**WORK INSTRUCTION**
If a record contains an image, leave the image out and repeat everything else exactly.
===== PROVIDED RECORDS
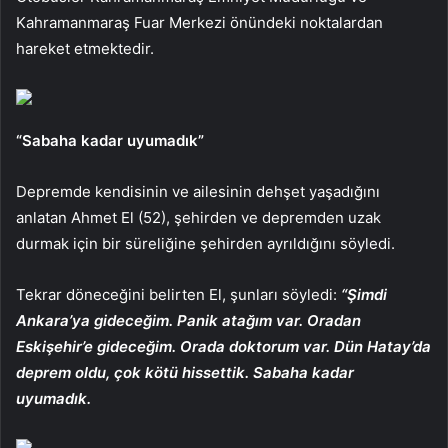
Kahramanmaraş Fuar Merkezi önündeki noktalardan
hareket etmektedir.
“Sabaha kadar uyumadık”
Depremde kendisinin ve ailesinin dehşet yaşadığını
anlatan Ahmet El (52), şehirden ve depremden uzak
durmak için bir süreliğine şehirden ayrıldığını söyledi.
Tekrar döneceğini belirten El, şunları söyledi:
“Şimdi
Ankara’ya gideceğim. Panik atağım var. Oradan
Eskişehir’e gideceğim. Orada doktorum var. Dün Hatay’da
deprem oldu, çok kötü hissettik.
Sabaha kadar
uyumadık.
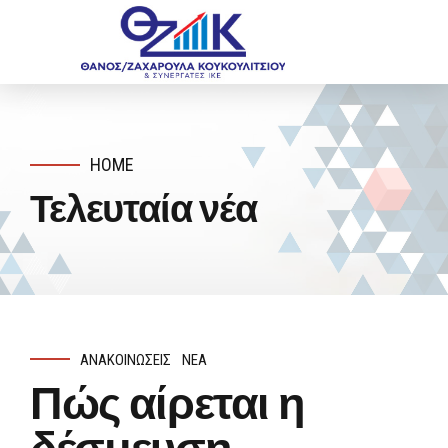
HOME
Τελευταία νέα
ΑΝΑΚΟΙΝΏΣΕΙΣ
ΝΈΑ
Πώς αίρεται η
δέσμευση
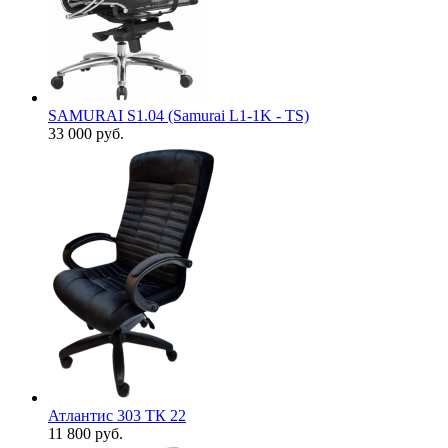
SAMURAI S1.04 (Samurai L1-1K - TS)
33 000
руб.
Атлантис 303 ТК 22
11 800
руб.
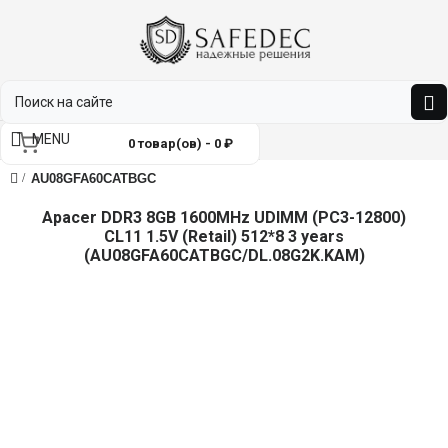
MENU
0 товар(ов) - 0 ₽
AU08GFA60CATBGC
Apacer DDR3 8GB 1600MHz UDIMM (PC3-12800)
CL11 1.5V (Retail) 512*8 3 years
(AU08GFA60CATBGC/DL.08G2K.KAM)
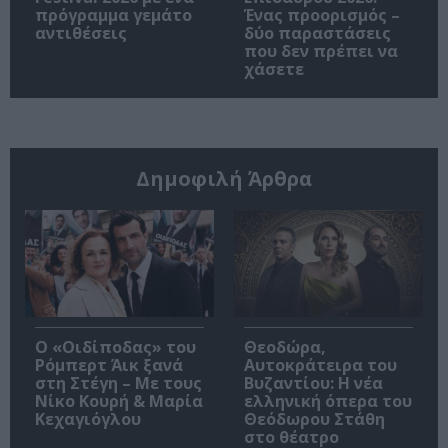
πρόγραμμα γεμάτο
Ένας προορισμός –
αντιθέσεις
δύο παραστάσεις
που δεν πρέπει να
χάσετε
Δημοφιλή Άρθρα
O «Οιδίποδας» του
Θεοδώρα,
Ρόμπερτ Άικ ξανά
Αυτοκράτειρα του
στη Στέγη – Με τους
Βυζαντίου: Η νέα
Νίκο Κουρή & Μαρία
ελληνική όπερα του
Κεχαγιόγλου
Θεόδωρου Στάθη
στο θέατρο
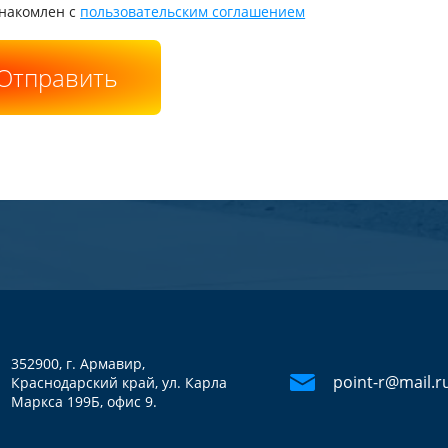
накомлен с
пользовательским соглашением
Отправить
352900, г. Армавир,
point-r@mail.r
Краснодарский край, ул. Карла
Маркса 199Б, офис 9.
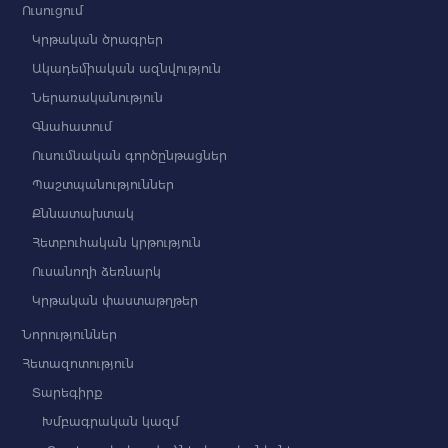
Ուսուցում
Կրթական ծրագրեր
Ակադեմիական ազնվություն
Ներառականություն
Գնահատում
Ուսումնական գործընթացներ
Պաշտպանություններ
Քննատախտակ
Հետբուհական կրթություն
Ուսանողի ձեռնարկ
Կրթական փաստաթղթեր
Նորություններ
Հետազոտություն
Տարեգիրք
Խմբագրական կազմ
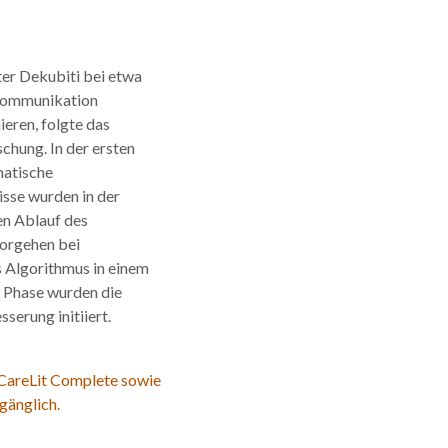
ter Dekubiti bei etwa
 Kommunikation
eren, folgte das
chung. In der ersten
matische
isse wurden in der
en Ablauf des
Vorgehen bei
 Algorithmus in einem
en Phase wurden die
erung initiiert.
 CareLit Complete sowie
gänglich.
==========
**RESPONSE TO THIS TASK**
Kahramanmaraş Fuar Merkezi önündeki noktalardan
hareket etmektedir.
“Sabaha kadar uyumadık”
Depremde kendisinin ve ailesinin dehşet yaşadığını
anlatan Ahmet El (52), şehirden ve depremden uzak
durmak için bir süreliğine şehirden ayrıldığını söyledi.
Tekrar döneceğini belirten El, şunları söyledi:
“Şimdi
Ankara’ya gideceğim. Panik atağım var. Oradan
Eskişehir’e gideceğim. Orada doktorum var. Dün Hatay’da
deprem oldu, çok kötü hissettik.
Sabaha kadar
uyumadık.
HOME
Τελευταία νέα
ΑΝΑΚΟΙΝΏΣΕΙΣ
ΝΈΑ
Πώς αίρεται η
δέσμευση
SAMURAI S1.04 (Samurai L1-1K - TS)
33 000
руб.
Атлантис 303 ТК 22
11 800
руб.
MENU
0 товар(ов) - 0 ₽
AU08GFA60CATBGC
Apacer DDR3 8GB 1600MHz UDIMM (PC3-12800)
CL11 1.5V (Retail) 512*8 3 years
(AU08GFA60CATBGC/DL.08G2K.KAM)
πρόγραμμα γεμάτο
Ένας προορισμός –
αντιθέσεις
δύο παραστάσεις
που δεν πρέπει να
χάσετε
Δημοφιλή Άρθρα
O «Οιδίποδας» του
Θεοδώρα,
Ρόμπερτ Άικ ξανά
Αυτοκράτειρα του
στη Στέγη – Με τους
Βυζαντίου: Η νέα
Νίκο Κουρή & Μαρία
ελληνική όπερα του
Κεχαγιόγλου
Θεόδωρου Στάθη
στο θέατρο
накомлен с
пользовательским соглашением
Отправить
352900, г. Армавир,
point-r@mail.r
Краснодарский край, ул. Карла
Маркса 199Б, офис 9.
Ուսուցում
Կրթական ծրագրեր
Ակադեմիական ազնվություն
Ներառականություն
Գնահատում
Ուսումնական գործընթացներ
Պաշտպանություններ
Քննատախտակ
Հետբուհական կրթություն
Ուսանողի ձեռնարկ
Կրթական փաստաթղթեր
Նորություններ
Հետազոտություն
Տարեգիրք
Խմբագրական կազմ
ter Dekubiti bei etwa
 Kommunikation
eren, folgte das
chung. In der ersten
matische
isse wurden in der
en Ablauf des
Vorgehen bei
 Algorithmus in einem
en Phase wurden die
erung initiiert.
 CareLit Complete sowie
gänglich.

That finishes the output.